> _EXTRACT PROVIDED_:

- Opening Delimiter -

Self-hosted KoBoToolbox randomly "shutting down" (504 error)

Hi,

I am creating this post following an issue with a self-hosted KoBoToolBox instance.
While Kobo is running fine, it sometimes ends up in an Error 504: Gateway Time-out for apparently no particular reason.

Kobo has been installed using the “kobo-install” Python script and I cannot find any error in Kobo’s logs. Furthermore, none of Kobo’s Docker containers seems to be down.
After a proper restart of Kobo (still using the Python script from kobo-install), everything works fine again.
This error occurs quite randomly, up to twice a day (although not everyday).

Below is the Kobo configuration I am using (passwords and domains hidden).

╔════════════════════════════════════════════════════════════════════╗
║                                                                    ║
║ Welcome to kobo-install.                                           ║
║                                                                    ║
║ You are going to be asked some questions that will determine how   ║
║ to build the configuration of `KoBoToolBox`.                       ║
║                                                                    ║
║ Some questions already have default values (within brackets).      ║
║ Just press `enter` to accept the default value or enter `-` to     ║
║ remove previously entered value.                                   ║
║ Otherwise choose between choices or type your answer.              ║
║                                                                    ║
╚════════════════════════════════════════════════════════════════════╝
Where do you want to install?

- Closing Delimiter -

> _INSTRUCTION 1_:
In the source records, starting with the line with "Институт физической культ" and going on through the line with "физической культуры, спорт", replace "Петрозаводск" with "Petrozavodsk". Write those lines out again with nothing else changed.

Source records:

- Opening Delimiter -

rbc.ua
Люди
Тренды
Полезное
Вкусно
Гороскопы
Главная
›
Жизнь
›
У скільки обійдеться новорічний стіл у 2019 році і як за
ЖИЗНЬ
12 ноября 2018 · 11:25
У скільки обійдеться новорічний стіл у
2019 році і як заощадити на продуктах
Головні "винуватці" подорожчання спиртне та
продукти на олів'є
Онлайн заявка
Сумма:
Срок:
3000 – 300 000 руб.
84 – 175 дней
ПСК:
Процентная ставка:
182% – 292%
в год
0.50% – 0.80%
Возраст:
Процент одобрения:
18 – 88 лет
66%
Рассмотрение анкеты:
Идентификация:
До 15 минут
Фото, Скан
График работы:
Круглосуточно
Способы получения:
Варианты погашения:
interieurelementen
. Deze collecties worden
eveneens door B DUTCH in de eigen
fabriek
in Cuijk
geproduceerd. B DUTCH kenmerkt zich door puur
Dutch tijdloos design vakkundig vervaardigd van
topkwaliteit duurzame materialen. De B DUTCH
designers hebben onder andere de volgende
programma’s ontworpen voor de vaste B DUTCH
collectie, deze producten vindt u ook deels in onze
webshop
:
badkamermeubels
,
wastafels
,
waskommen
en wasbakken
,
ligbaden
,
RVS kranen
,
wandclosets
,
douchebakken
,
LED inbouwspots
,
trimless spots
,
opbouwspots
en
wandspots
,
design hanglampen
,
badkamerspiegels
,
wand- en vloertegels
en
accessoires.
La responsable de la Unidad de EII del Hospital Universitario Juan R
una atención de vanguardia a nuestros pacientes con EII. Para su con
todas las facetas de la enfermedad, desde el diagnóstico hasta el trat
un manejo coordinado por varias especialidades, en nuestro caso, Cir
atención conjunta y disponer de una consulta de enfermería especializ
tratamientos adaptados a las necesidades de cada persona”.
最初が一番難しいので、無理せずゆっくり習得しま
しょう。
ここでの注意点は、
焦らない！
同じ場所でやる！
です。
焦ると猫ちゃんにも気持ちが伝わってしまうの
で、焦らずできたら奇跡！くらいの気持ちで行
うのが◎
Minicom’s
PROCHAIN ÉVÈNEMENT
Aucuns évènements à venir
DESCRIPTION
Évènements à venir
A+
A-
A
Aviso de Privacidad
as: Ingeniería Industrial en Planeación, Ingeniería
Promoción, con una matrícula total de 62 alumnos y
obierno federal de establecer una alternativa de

- Closing Delimiter -
- Opening Delimiter -

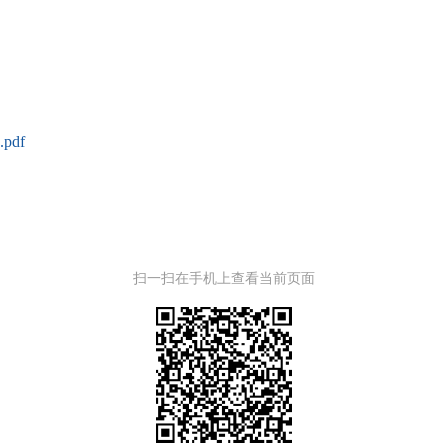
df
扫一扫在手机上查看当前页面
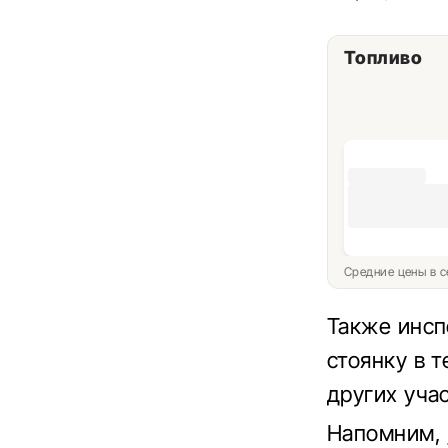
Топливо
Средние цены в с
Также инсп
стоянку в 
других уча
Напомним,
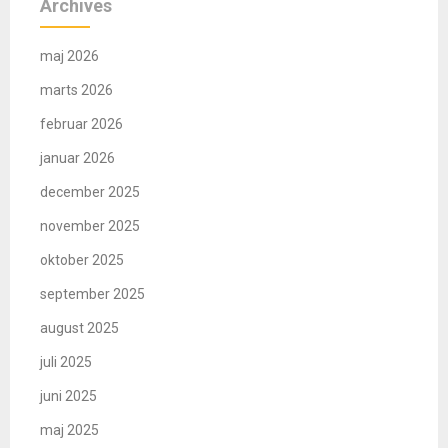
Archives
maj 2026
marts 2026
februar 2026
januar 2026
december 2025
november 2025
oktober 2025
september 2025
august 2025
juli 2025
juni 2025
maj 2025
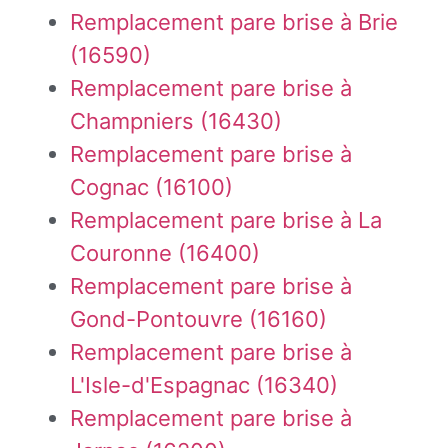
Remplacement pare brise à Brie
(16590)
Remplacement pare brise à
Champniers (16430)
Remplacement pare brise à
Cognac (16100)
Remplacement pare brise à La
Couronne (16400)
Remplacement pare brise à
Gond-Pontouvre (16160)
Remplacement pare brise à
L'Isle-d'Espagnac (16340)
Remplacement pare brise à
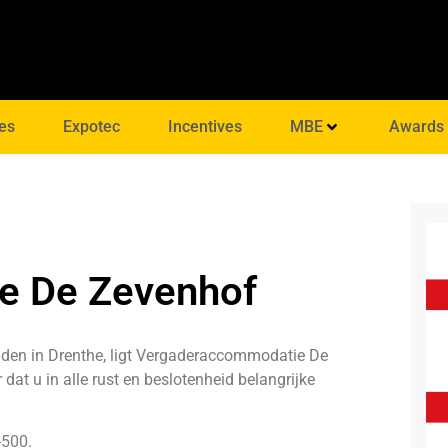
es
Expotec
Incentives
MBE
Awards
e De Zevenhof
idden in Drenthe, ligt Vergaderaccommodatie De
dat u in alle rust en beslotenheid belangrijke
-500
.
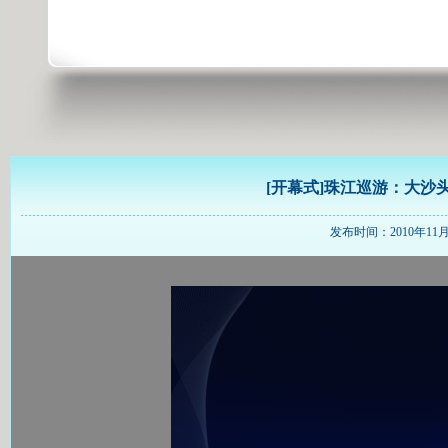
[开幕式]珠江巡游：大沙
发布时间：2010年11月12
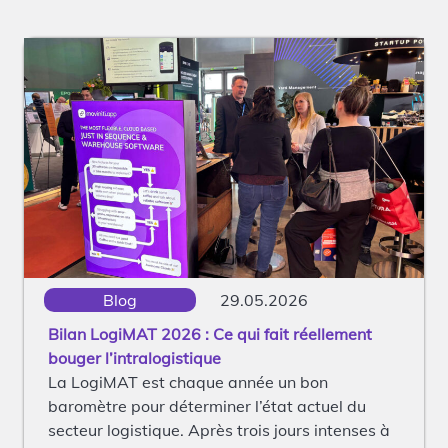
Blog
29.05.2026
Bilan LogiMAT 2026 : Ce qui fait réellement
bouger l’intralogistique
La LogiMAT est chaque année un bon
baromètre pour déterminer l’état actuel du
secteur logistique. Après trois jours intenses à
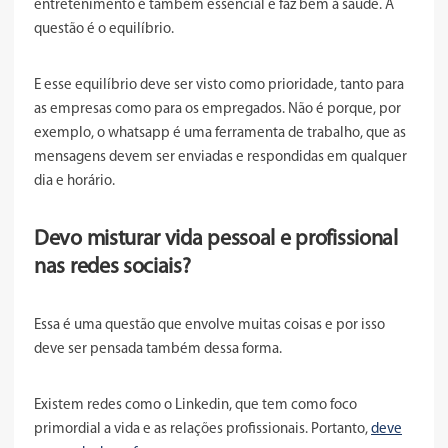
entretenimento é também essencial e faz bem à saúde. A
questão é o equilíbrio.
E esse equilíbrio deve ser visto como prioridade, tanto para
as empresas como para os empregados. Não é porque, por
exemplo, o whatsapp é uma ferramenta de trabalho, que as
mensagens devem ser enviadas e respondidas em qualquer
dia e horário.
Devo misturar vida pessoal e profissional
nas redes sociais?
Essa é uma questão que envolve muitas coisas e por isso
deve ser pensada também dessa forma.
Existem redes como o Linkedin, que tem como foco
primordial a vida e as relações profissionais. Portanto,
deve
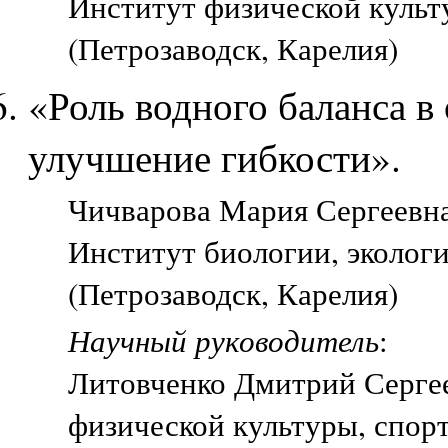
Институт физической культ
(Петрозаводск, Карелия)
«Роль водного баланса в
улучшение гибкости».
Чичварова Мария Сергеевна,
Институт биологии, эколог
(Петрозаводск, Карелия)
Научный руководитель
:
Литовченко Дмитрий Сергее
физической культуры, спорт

- Closing Delimiter -
- Opening Delimiter -

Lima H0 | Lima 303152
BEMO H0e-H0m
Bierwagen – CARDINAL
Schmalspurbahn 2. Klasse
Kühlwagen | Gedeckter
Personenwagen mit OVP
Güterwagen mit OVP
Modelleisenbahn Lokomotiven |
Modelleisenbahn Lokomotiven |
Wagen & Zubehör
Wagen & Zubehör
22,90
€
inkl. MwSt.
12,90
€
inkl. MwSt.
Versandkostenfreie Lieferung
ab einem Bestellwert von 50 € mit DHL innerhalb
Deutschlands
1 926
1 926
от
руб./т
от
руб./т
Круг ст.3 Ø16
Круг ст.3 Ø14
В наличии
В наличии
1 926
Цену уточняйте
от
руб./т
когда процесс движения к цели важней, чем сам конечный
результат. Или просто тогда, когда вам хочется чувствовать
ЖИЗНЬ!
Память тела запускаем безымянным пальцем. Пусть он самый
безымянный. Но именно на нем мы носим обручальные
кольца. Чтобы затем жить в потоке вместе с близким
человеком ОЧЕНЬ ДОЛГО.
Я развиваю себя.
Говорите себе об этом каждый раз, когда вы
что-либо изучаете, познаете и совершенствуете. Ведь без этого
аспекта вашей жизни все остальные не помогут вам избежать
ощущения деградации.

- Closing Delimiter -

> _INSTRUCTION 2_:
In the forum post about the self-hosted KoBoToolbox 504 error, list every term set off in backticks.

> _ANSWER AREA 1_:
Институт физической культ
(Petrozavodsk, Карелия)
«Роль водного баланса в
улучшение гибкости».
Чичварова Мария Сергеевна,
Институт биологии, эколог
(Petrozavodsk, Карелия)
Научный руководитель
:
Литовченко Дмитрий Сергее
физической культуры, спорт

> _ANSWER AREA 2_:
- KoBoToolBox
- enter
- -